* What you should do *
Can you reproduce, word for word, the rows below from the very first line up to and including the line containing "del acta de"?

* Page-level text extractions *
= Beginning of Section =

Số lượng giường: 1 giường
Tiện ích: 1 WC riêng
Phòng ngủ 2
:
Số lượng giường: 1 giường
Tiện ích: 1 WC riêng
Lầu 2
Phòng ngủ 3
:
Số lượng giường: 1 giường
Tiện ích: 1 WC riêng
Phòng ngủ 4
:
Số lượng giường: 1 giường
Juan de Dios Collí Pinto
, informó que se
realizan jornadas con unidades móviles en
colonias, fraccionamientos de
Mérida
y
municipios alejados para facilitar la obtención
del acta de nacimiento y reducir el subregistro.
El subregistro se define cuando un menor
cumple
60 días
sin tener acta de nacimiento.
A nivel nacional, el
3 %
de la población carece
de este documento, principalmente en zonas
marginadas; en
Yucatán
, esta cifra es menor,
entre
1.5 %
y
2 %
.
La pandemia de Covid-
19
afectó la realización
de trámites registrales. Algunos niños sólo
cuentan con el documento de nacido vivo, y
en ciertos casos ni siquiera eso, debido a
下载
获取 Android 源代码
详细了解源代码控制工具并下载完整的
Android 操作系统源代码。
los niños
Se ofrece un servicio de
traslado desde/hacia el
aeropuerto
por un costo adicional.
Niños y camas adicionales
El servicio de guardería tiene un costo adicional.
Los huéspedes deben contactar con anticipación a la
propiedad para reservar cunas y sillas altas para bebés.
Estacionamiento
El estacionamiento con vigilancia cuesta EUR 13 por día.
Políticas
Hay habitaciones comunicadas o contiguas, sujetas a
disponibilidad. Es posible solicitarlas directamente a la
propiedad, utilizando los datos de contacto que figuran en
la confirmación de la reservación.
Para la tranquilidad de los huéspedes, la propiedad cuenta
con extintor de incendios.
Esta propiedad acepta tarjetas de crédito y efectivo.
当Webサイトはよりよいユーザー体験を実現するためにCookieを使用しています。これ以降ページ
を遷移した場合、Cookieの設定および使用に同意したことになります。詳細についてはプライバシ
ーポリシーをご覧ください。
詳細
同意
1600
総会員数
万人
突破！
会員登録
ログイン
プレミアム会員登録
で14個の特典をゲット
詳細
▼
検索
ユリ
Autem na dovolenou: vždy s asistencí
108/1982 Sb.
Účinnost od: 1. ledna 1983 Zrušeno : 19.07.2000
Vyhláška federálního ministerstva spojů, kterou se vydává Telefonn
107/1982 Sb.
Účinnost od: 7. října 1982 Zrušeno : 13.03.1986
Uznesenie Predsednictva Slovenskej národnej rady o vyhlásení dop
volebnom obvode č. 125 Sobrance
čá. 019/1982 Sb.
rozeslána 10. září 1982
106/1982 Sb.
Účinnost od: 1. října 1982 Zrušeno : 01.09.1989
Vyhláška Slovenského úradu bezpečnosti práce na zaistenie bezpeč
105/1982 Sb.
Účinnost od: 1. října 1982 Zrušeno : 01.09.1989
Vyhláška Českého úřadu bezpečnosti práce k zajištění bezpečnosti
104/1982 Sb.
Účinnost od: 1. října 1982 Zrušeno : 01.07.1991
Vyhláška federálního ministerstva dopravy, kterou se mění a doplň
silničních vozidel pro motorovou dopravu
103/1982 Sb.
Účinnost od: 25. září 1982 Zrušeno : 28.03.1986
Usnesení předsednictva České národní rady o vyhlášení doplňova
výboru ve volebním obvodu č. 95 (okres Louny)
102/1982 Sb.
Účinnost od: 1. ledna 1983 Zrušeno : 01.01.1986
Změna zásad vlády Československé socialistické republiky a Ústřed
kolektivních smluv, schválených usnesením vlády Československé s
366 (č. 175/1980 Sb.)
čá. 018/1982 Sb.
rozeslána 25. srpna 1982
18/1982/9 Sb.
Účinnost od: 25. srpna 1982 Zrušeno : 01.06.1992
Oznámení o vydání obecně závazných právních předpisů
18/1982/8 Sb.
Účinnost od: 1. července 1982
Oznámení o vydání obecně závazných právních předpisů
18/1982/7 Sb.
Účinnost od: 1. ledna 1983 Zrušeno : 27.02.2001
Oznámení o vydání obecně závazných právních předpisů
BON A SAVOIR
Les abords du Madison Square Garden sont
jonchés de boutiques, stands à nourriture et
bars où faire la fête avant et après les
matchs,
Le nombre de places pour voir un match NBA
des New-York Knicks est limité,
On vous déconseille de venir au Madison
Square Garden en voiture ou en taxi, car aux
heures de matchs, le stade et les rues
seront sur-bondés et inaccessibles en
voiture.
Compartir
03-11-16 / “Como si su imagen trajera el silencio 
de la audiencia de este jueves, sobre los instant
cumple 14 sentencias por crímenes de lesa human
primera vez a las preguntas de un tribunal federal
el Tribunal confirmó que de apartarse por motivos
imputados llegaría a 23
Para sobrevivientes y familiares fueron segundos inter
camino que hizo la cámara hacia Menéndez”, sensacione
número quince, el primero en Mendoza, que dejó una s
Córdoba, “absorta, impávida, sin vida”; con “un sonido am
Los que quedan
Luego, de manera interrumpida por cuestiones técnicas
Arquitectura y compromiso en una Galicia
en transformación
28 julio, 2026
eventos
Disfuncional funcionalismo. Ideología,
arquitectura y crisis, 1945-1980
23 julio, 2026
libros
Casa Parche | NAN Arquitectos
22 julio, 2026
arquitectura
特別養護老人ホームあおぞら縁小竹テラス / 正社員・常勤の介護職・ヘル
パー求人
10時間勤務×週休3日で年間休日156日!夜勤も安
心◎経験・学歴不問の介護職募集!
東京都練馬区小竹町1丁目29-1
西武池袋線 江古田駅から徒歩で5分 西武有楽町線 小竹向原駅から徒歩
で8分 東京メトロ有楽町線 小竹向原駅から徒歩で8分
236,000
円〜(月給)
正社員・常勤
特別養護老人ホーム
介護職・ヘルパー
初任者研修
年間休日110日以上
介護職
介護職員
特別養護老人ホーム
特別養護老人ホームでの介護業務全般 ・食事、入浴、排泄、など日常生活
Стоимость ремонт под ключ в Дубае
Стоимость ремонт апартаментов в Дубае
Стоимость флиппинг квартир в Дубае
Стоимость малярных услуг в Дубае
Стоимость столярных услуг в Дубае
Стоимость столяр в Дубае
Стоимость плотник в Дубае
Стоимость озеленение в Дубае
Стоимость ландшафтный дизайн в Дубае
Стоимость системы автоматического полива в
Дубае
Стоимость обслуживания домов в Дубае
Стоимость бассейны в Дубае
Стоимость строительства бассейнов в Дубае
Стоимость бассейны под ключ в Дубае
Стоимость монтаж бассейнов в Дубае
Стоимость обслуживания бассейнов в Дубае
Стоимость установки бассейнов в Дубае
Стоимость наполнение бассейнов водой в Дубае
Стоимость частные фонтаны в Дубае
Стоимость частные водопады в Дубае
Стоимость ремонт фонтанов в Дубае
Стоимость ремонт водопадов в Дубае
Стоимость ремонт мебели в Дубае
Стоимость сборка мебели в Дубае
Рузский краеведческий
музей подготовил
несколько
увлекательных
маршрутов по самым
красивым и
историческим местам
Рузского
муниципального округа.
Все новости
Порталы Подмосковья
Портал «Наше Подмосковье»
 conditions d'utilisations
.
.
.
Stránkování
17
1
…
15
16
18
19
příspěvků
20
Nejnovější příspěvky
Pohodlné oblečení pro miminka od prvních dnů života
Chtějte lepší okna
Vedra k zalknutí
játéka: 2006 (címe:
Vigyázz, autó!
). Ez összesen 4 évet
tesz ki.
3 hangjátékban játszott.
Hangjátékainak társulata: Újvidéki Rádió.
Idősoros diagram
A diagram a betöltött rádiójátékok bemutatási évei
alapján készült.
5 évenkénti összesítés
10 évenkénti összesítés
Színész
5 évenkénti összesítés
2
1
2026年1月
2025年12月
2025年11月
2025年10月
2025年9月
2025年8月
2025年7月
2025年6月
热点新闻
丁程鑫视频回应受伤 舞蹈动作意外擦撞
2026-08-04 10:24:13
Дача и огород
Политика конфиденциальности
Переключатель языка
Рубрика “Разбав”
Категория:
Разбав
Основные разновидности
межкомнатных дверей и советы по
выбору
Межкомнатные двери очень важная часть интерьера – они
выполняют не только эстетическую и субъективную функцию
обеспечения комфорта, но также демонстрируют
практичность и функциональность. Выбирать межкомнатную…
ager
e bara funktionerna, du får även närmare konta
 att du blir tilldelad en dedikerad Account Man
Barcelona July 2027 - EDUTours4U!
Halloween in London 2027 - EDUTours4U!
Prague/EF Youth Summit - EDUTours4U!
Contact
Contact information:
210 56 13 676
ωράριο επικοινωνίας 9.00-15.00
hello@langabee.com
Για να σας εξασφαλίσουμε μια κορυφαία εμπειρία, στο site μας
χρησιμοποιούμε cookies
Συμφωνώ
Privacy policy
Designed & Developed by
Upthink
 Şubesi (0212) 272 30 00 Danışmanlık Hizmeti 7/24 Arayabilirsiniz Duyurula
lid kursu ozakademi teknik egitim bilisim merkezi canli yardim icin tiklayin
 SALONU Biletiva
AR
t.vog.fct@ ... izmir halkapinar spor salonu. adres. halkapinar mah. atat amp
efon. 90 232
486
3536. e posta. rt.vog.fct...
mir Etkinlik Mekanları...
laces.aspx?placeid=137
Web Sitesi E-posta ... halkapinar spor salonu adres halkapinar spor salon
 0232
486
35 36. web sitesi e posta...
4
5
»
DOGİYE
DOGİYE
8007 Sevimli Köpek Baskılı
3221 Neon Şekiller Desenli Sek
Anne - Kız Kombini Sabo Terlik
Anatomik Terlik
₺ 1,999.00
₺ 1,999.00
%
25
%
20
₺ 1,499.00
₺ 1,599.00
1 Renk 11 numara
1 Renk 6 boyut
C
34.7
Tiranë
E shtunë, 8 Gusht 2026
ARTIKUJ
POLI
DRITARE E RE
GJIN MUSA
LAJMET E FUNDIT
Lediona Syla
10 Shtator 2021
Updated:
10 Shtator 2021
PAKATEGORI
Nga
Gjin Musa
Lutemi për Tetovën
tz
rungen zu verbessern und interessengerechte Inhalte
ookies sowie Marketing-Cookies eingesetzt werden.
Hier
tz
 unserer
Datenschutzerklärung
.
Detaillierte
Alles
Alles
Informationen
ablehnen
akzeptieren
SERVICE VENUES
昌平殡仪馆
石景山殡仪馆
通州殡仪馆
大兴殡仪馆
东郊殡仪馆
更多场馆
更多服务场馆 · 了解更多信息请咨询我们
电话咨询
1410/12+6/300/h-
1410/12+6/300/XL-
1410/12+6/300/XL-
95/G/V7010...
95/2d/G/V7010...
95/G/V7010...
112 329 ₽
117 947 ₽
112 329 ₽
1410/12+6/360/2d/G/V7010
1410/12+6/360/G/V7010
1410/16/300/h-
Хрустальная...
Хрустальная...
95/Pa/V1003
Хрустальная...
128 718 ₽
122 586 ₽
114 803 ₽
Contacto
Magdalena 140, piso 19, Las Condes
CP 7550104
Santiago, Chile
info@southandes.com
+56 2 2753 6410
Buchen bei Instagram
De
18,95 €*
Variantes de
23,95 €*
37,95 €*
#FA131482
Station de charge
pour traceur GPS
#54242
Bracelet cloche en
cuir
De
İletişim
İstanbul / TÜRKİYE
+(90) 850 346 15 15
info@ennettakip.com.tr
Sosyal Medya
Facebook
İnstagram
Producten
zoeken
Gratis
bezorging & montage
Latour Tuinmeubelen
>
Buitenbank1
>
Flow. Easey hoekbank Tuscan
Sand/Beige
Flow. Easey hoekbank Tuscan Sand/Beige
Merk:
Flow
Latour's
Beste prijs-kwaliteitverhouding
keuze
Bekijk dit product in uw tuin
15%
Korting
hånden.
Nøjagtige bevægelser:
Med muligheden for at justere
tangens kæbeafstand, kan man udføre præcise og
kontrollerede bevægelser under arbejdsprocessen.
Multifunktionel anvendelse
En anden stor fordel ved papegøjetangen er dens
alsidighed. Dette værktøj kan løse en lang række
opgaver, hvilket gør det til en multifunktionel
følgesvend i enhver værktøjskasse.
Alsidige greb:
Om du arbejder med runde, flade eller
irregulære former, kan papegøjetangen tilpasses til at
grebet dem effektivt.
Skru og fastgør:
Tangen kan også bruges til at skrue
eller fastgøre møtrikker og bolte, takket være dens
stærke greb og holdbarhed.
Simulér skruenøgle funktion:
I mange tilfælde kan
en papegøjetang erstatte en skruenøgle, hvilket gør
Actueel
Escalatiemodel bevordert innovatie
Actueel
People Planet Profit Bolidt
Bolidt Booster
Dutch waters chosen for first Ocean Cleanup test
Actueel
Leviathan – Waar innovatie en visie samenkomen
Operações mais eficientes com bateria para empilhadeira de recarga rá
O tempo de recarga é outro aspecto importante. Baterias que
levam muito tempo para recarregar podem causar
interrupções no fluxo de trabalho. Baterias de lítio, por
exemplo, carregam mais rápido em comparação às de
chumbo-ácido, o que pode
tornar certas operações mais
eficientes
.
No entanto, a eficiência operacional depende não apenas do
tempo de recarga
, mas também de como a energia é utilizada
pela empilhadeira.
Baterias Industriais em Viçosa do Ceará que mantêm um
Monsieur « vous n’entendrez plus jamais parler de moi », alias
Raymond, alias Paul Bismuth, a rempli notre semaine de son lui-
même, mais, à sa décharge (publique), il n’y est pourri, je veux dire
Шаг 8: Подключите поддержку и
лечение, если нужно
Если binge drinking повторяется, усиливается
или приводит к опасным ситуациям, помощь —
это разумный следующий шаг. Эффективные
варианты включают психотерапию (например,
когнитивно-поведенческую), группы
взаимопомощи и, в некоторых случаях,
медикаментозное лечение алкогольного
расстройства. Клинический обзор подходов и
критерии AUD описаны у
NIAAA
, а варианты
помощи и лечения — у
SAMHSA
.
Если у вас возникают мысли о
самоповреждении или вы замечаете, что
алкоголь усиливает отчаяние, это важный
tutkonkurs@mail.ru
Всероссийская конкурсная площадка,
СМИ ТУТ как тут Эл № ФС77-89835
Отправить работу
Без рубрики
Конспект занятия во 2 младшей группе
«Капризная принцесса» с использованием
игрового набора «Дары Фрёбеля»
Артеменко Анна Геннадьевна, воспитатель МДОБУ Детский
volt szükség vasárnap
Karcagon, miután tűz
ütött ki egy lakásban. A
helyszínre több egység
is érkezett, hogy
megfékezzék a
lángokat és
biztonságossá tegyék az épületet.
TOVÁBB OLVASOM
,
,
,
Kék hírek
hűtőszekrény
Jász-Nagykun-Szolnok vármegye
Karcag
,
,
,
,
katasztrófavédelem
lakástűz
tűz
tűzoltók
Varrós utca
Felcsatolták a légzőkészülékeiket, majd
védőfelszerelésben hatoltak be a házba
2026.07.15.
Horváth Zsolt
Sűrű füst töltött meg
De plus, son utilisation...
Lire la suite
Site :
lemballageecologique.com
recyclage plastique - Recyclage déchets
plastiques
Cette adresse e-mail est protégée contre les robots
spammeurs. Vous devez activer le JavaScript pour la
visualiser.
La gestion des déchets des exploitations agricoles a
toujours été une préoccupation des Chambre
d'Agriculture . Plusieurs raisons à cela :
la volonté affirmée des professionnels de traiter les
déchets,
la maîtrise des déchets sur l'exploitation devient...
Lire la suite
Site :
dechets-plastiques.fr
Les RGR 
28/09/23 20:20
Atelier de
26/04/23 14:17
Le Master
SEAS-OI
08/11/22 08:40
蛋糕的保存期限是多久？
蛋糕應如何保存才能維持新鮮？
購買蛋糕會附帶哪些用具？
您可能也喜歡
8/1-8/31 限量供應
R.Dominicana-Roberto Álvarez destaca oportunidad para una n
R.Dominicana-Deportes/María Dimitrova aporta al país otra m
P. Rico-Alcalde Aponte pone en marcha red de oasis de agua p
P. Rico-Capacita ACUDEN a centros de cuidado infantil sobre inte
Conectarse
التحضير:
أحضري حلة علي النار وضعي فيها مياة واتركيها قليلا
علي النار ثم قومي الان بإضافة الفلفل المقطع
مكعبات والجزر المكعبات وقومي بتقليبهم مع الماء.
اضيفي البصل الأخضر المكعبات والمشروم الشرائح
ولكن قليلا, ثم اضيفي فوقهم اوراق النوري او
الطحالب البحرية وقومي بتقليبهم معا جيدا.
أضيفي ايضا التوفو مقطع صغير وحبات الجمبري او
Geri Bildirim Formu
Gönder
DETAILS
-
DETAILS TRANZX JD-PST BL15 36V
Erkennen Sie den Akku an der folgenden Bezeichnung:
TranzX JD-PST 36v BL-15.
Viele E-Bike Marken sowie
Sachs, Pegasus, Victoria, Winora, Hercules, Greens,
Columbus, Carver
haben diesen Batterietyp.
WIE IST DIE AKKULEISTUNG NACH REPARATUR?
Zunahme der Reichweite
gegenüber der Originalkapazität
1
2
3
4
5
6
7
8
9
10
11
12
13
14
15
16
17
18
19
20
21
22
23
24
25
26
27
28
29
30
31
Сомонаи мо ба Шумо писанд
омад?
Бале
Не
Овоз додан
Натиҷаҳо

= End of Section =

* Answer *
Số lượng giường: 1 giường
Tiện ích: 1 WC riêng
Phòng ngủ 2
:
Số lượng giường: 1 giường
Tiện ích: 1 WC riêng
Lầu 2
Phòng ngủ 3
:
Số lượng giường: 1 giường
Tiện ích: 1 WC riêng
Phòng ngủ 4
:
Số lượng giường: 1 giường
Juan de Dios Collí Pinto
, informó que se
realizan jornadas con unidades móviles en
colonias, fraccionamientos de
Mérida
y
municipios alejados para facilitar la obtención
del acta de nacimiento y reducir el subregistro.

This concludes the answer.